Our various children know what is discoverable about their heritage. Nobody seems to care, beyond bringing it up casually in conversation once in a while, given about the same importance as "we used to live in that state", or perhaps a bit more when who can tan and who needs more sunscreen comes up.
I have for years not thought about my own "white privilege" as I have gone about my life. Years ago I started hearing tales of people being pulled over by the cops for DWB, but having no experience nor referent for it, filed it away back in the "it's unfortunate but rare" part of my brain. Probably right next to Tooth Fairy stories. Recent news has made that impossible for me to keep myself unaware of the racial disparities in this country. Even moving to Arizona have made me very aware of my need for extra identification as I go out and about, especially with a name easily assumed to be hispanic, and even more especially travelling anywhere close to our southern border. I store my original birth certificate there, keep on hand not just my drivers license but my voting card too. If I want to fly again I'm gonna have to dig out documentation of my name change, paperwork I hoped to never need again.
Returning to Good ol' Minnesota, liberal bastion of blue-state hood, that racial awareness hasn't gotten tucked back in a neglected corner somewhere. Let's start with Sunday night. Actually, it was Monday morning as Steve and I were heading home from the hospital, the eastern sky just beginning to tinge orange on the horizon. It was one of those emergency runs, the upshot likely being gallstones. His, not mine. More tests necessary. We dumped everything we were carrying into the hatch of the car as we left the hospital, and I idly wondered if that was actually wise. Even more so as the flashing red and blue lights on the police car across the street lit up his u-turn as he suddenly became interested in us. A quick check of the speedometer showed I hadn't exceeded the 25 for this Wisconsin town, and I imediately pulled over, hoping we merely needed to clear its way for some important business.

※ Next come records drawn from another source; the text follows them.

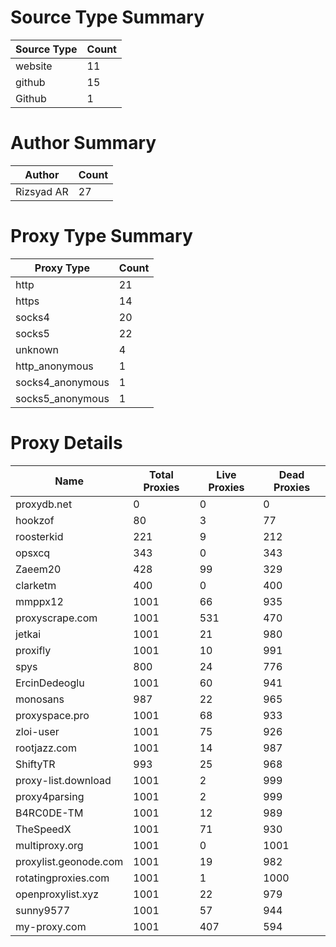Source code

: # Source Type Summary

| Source Type | Count |
|-------------|-------|
| website | 11 |
| github | 15 |
| Github | 1 |


# Author Summary

| Author | Count |
|--------|-------|
| Rizsyad AR | 27 |


# Proxy Type Summary

| Proxy Type | Count |
|------------|-------|
| http | 21 |
| https | 14 |
| socks4 | 20 |
| socks5 | 22 |
| unknown | 4 |
| http_anonymous | 1 |
| socks4_anonymous | 1 |
| socks5_anonymous | 1 |


# Proxy Details

| Name | Total Proxies | Live Proxies | Dead Proxies |
|------|---------------|--------------|---------------|
| proxydb.net | 0 | 0 | 0 |
| hookzof | 80 | 3 | 77 |
| roosterkid | 221 | 9 | 212 |
| opsxcq | 343 | 0 | 343 |
| Zaeem20 | 428 | 99 | 329 |
| clarketm | 400 | 0 | 400 |
| mmppx12 | 1001 | 66 | 935 |
| proxyscrape.com | 1001 | 531 | 470 |
| jetkai | 1001 | 21 | 980 |
| proxifly | 1001 | 10 | 991 |
| spys | 800 | 24 | 776 |
| ErcinDedeoglu | 1001 | 60 | 941 |
| monosans | 987 | 22 | 965 |
| proxyspace.pro | 1001 | 68 | 933 |
| zloi-user | 1001 | 75 | 926 |
| rootjazz.com | 1001 | 14 | 987 |
| ShiftyTR | 993 | 25 | 968 |
| proxy-list.download | 1001 | 2 | 999 |
| proxy4parsing | 1001 | 2 | 999 |
| B4RC0DE-TM | 1001 | 12 | 989 |
| TheSpeedX | 1001 | 71 | 930 |
| multiproxy.org | 1001 | 0 | 1001 |
| proxylist.geonode.com | 1001 | 19 | 982 |
| rotatingproxies.com | 1001 | 1 | 1000 |
| openproxylist.xyz | 1001 | 22 | 979 |
| sunny9577 | 1001 | 57 | 944 |
| my-proxy.com | 1001 | 407 | 594 |
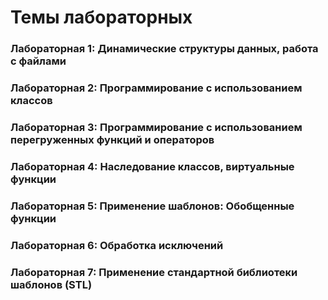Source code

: # Темы лабораторных
### Лабораторная 1: Динамические структуры данных, работа с файлами  
### Лабораторная 2: Программирование с использованием классов  
### Лабораторная 3: Программирование с использованием перегруженных функций и операторов  
### Лабораторная 4: Наследование классов, виртуальные функции  
### Лабораторная 5: Применение шаблонов: Обобщенные функции    
### Лабораторная 6: Обработка исключений  
### Лабораторная 7: Применение стандартной библиотеки шаблонов (STL)  
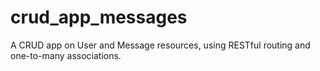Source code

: # crud_app_messages


A CRUD app on User and Message resources, using RESTful routing and one-to-many associations.
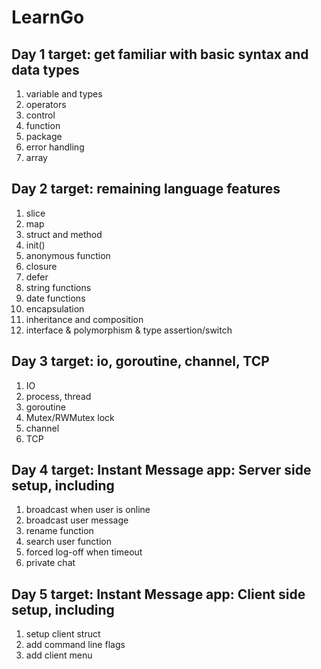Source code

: # LearnGo
## Day 1 target: get familiar with basic syntax and data types
1. variable and types
2. operators
3. control
4. function
5. package
6. error handling
7. array

## Day 2 target: remaining language features 
1. slice
2. map
3. struct and method
4. init()
5. anonymous function
6. closure
7. defer
8. string functions
9. date functions
10. encapsulation
11. inheritance and composition
12. interface & polymorphism & type assertion/switch

## Day 3 target: io, goroutine, channel, TCP
1. IO
2. process, thread
3. goroutine
4. Mutex/RWMutex lock
5. channel
6. TCP

## Day 4 target: Instant Message app: Server side setup, including
1. broadcast when user is online
2. broadcast user message
3. rename function
4. search user function
5. forced log-off when timeout
6. private chat

## Day 5 target: Instant Message app: Client side setup, including
1. setup client struct
2. add command line flags
3. add client menu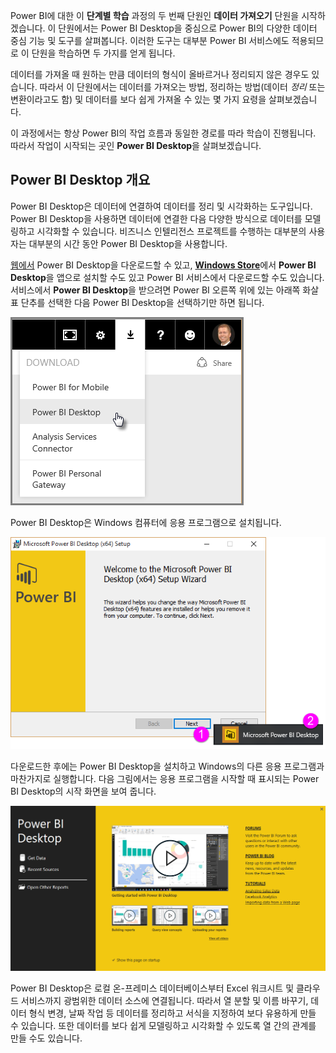 Power BI에 대한 이 **단계별 학습** 과정의 두 번째 단원인 **데이터 가져오기** 단원을 시작하겠습니다. 이 단원에서는 Power BI Desktop을 중심으로 Power BI의 다양한 데이터 중심 기능 및 도구를 살펴봅니다. 이러한 도구는 대부분 Power BI 서비스에도 적용되므로 이 단원을 학습하면 두 가지를 얻게 됩니다.

데이터를 가져올 때 원하는 만큼 데이터의 형식이 올바르거나 정리되지 않은 경우도 있습니다. 따라서 이 단원에서는 데이터를 가져오는 방법, 정리하는 방법(데이터 *정리* 또는 변환이라고도 함) 및 데이터를 보다 쉽게 가져올 수 있는 몇 가지 요령을 살펴보겠습니다.

이 과정에서는 항상 Power BI의 작업 흐름과 동일한 경로를 따라 학습이 진행됩니다. 따라서 작업이 시작되는 곳인 **Power BI Desktop**을 살펴보겠습니다.

## <a name="an-overview-of-power-bi-desktop"></a>Power BI Desktop 개요
Power BI Desktop은 데이터에 연결하여 데이터를 정리 및 시각화하는 도구입니다. Power BI Desktop을 사용하면 데이터에 연결한 다음 다양한 방식으로 데이터를 모델링하고 시각화할 수 있습니다. 비즈니스 인텔리전스 프로젝트를 수행하는 대부분의 사용자는 대부분의 시간 동안 Power BI Desktop을 사용합니다.

[웹에서](http://go.microsoft.com/fwlink/?LinkID=521662) Power BI Desktop을 다운로드할 수 있고, [**Windows Store**](http://aka.ms/pbidesktopstore)에서 **Power BI Desktop**을 앱으로 설치할 수도 있고 Power BI 서비스에서 다운로드할 수도 있습니다. 서비스에서 **Power BI Desktop**을 받으려면 Power BI 오른쪽 위에 있는 아래쪽 화살표 단추를 선택한 다음 Power BI Desktop을 선택하기만 하면 됩니다.

![](media/1-1-overview-of-power-bi-desktop/1-1_1.png)

Power BI Desktop은 Windows 컴퓨터에 응용 프로그램으로 설치됩니다.

![](media/1-1-overview-of-power-bi-desktop/1-1_2.png)

다운로드한 후에는 Power BI Desktop을 설치하고 Windows의 다른 응용 프로그램과 마찬가지로 실행합니다. 다음 그림에서는 응용 프로그램을 시작할 때 표시되는 Power BI Desktop의 시작 화면을 보여 줍니다.

![](media/1-1-overview-of-power-bi-desktop/1-1_3.png)

Power BI Desktop은 로컬 온-프레미스 데이터베이스부터 Excel 워크시트 및 클라우드 서비스까지 광범위한 데이터 소스에 연결됩니다. 따라서 열 분할 및 이름 바꾸기, 데이터 형식 변경, 날짜 작업 등 데이터를 정리하고 서식을 지정하여 보다 유용하게 만들 수 있습니다. 또한 데이터를 보다 쉽게 모델링하고 시각화할 수 있도록 열 간의 관계를 만들 수도 있습니다.


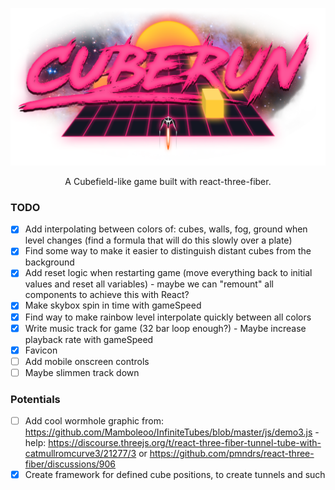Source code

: 
![Cuberun](./src/textures/cuberun-logo.png)

<p align="center">
A Cubefield-like game built with react-three-fiber.
</p>

### TODO

- [x] Add interpolating between colors of: cubes, walls, fog, ground when level changes (find a formula that will do this slowly over a plate)
- [x] Find some way to make it easier to distinguish distant cubes from the background
- [x] Add reset logic when restarting game (move everything back to initial values and reset all variables) - maybe we can "remount" all components to achieve this with React?
- [x] Make skybox spin in time with gameSpeed
- [x] Find way to make rainbow level interpolate quickly between all colors
- [x] Write music track for game (32 bar loop enough?) - Maybe increase playback rate with gameSpeed
- [x] Favicon
- [ ] Add mobile onscreen controls
- [ ] Maybe slimmen track down

### Potentials

- [ ] Add cool wormhole graphic from: https://github.com/Mamboleoo/InfiniteTubes/blob/master/js/demo3.js - help: https://discourse.threejs.org/t/react-three-fiber-tunnel-tube-with-catmullromcurve3/21277/3 or https://github.com/pmndrs/react-three-fiber/discussions/906
- [x] Create framework for defined cube positions, to create tunnels and such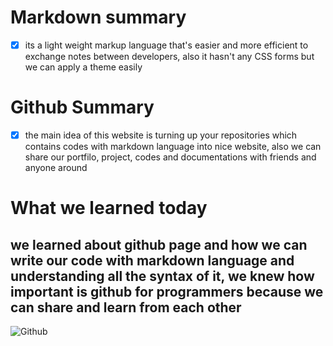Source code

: # Markdown summary
- [x] its a light weight markup language that's easier and more efficient to exchange notes between developers, also it hasn't any CSS forms but we can apply a theme easily
# Github Summary
- [x] the main idea of this website is turning up your repositories which contains codes with markdown language into nice website, also we can share our portfilo, project, codes and documentations with friends and anyone around
# What we learned today
## we learned about github page and how we can write our code with markdown language and understanding all the syntax of it, we knew how important is github for programmers because we can share and learn from each other
![Github](https://miro.medium.com/max/719/1*WaaXnUvhvrswhBJSw4YTuQ.png)
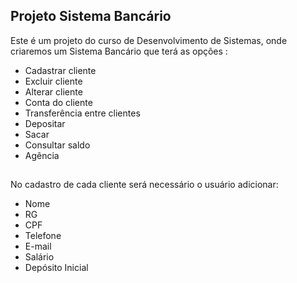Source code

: ## Projeto Sistema Bancário
Este é um projeto do curso de Desenvolvimento de Sistemas, onde criaremos um Sistema Bancário que terá as opções :

- Cadastrar cliente
- Excluir cliente
- Alterar cliente
- Conta do cliente
- Transferência entre clientes
- Depositar
- Sacar
- Consultar saldo
- Agência

## 
No cadastro de cada cliente será necessário o usuário adicionar:
- Nome
- RG
- CPF
- Telefone
- E-mail
- Salário
- Depósito Inicial
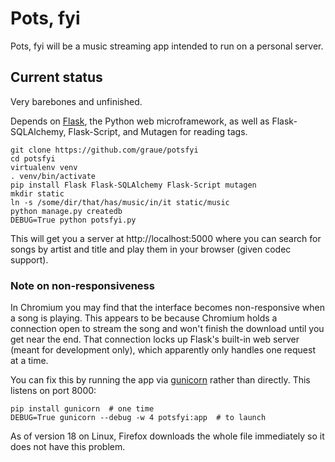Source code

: # Pots, fyi

Pots, fyi will be a music streaming app
intended to run on a personal server.

## Current status

Very barebones and unfinished.

Depends on [Flask](http://flask.pocoo.org),
the Python web microframework,
as well as Flask-SQLAlchemy, Flask-Script,
and Mutagen for reading tags.

    git clone https://github.com/graue/potsfyi
    cd potsfyi
    virtualenv venv
    . venv/bin/activate
    pip install Flask Flask-SQLAlchemy Flask-Script mutagen
    mkdir static
    ln -s /some/dir/that/has/music/in/it static/music
    python manage.py createdb
    DEBUG=True python potsfyi.py

This will get you a server
at http://localhost:5000
where you can search for songs by artist and title
and play them in your browser (given codec support).

### Note on non-responsiveness

In Chromium you may find that the interface
becomes non-responsive when a song is playing.
This appears to be because Chromium holds a connection
open to stream the song and won't finish the download
until you get near the end.
That connection locks up Flask's built-in web server
(meant for development only), which
apparently only handles one request at a time.

You can fix this by running the app via [gunicorn](http://gunicorn.org)
rather than directly. This listens on port 8000:

    pip install gunicorn  # one time
    DEBUG=True gunicorn --debug -w 4 potsfyi:app  # to launch

As of version 18 on Linux,
Firefox downloads the whole file immediately
so it does not have this problem.
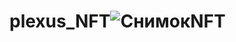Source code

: # plexus_NFT![СнимокNFT](https://github.com/user-attachments/assets/4928e96a-3eef-41b7-8033-add136aefec1)
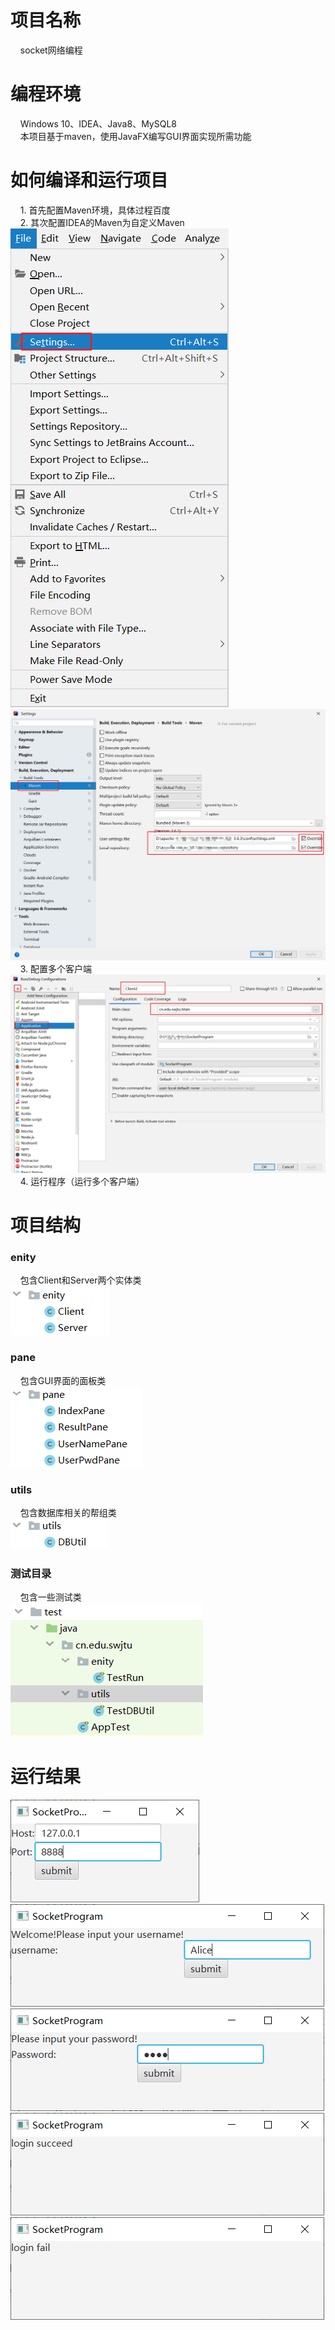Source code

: # 项目名称
&nbsp;&nbsp;&nbsp;&nbsp;socket网络编程
# 编程环境
&nbsp;&nbsp;&nbsp;&nbsp;Windows 10、IDEA、Java8、MySQL8<br/>
&nbsp;&nbsp;&nbsp;&nbsp;本项目基于maven，使用JavaFX编写GUI界面实现所需功能
# 如何编译和运行项目
&nbsp;&nbsp;&nbsp;&nbsp;1. 首先配置Maven环境，具体过程百度<br/>
&nbsp;&nbsp;&nbsp;&nbsp;2. 其次配置IDEA的Maven为自定义Maven<br/>
![m1](res/img/m1.png)
![m2](res/img/m2.png)
&nbsp;&nbsp;&nbsp;&nbsp;3. 配置多个客户端<br/>
![s1](res/img/c1.png)
&nbsp;&nbsp;&nbsp;&nbsp;4. 运行程序（运行多个客户端）<br/>
# 项目结构
### enity
&nbsp;&nbsp;&nbsp;&nbsp;包含Client和Server两个实体类<br/>
![enity](res/img/enity.png)
### pane
&nbsp;&nbsp;&nbsp;&nbsp;包含GUI界面的面板类<br/>
![pane](res/img/pane.png)
### utils
&nbsp;&nbsp;&nbsp;&nbsp;包含数据库相关的帮组类<br/>
![utils](res/img/utils.png)
### 测试目录
&nbsp;&nbsp;&nbsp;&nbsp;包含一些测试类<br/>
![test](res/img/test.png)
# 运行结果
![r1](res/img/r1.png)
![r2](res/img/r2.png)
![r5](res/img/r5.png)
![r3](res/img/r3.png)
![r4](res/img/r4.png)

Turned out we were that business. Now I'm very aware of the location of my ID and trying to figure out what is the safest way to ask the officer exactly how he would like me to dig it out of the back of the car without threatening him. Of course, being white, and perfectly sober and polite, I wasn't really concerned. But I was really aware.
Turns out, once I asked if there was a problem, he kindly pointed out that my lights hadn't been turned on, and suggested perhaps we had just left some place really well lit? Yep, the hospital parking lot. Once the lights were on and my apology offered, we were free to go.
But had we been black?
This morning Steve and I were again in the hospital, this time waiting for one of those tests he needed. So was another guy. He should have kept his mouth shut. He started bitching about "Black Lives Matter" (out of the context of TV Olympics coverage I should add), went on to liking Trump, and I started thinking I was absolutely not going to be able to continue to sit in the waiting room to keep Steve company no matter how much he might need my emotional support and how much I wanted to be there with it. Lucky for all of us he was called back for whatever his own procedure was. A scene was about to be caused. I had already warned Steve I needed to leave and why when the ignorant jerk was pulled out first.
Mother would have been so embarrassed. I wouldn't have cared.
Anyway, the test results will have to be read and "they will call you." Meanwhile Steve is tolerating a fat-free diet fairly well for a few days.